> **DATA SECTION**
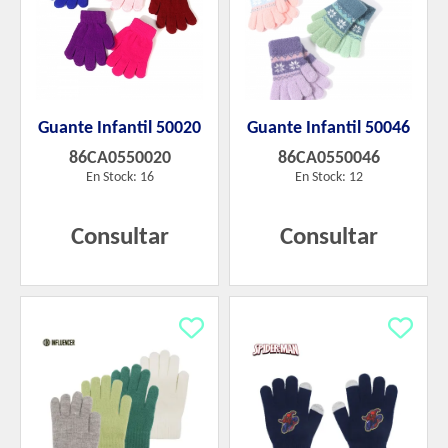
Guante Infantil 50020
Guante Infantil 50046
86CA0550020
86CA0550046
En Stock: 16
En Stock: 12
Consultar
Consultar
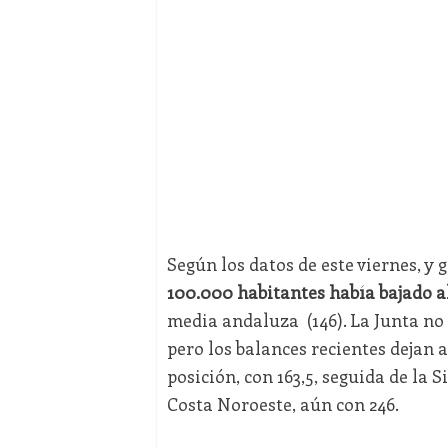
Según los datos de este viernes, y 
100.000 habitantes había bajado al 
media andaluza (146). La Junta no 
pero los balances recientes dejan a
posición, con 163,5, seguida de la S
Costa Noroeste, aún con 246.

> **TASK**
Search the records above for the string "Infantil". Report each line that has it.

> **RESPONSE**
Guante Infantil 50020
Guante Infantil 50046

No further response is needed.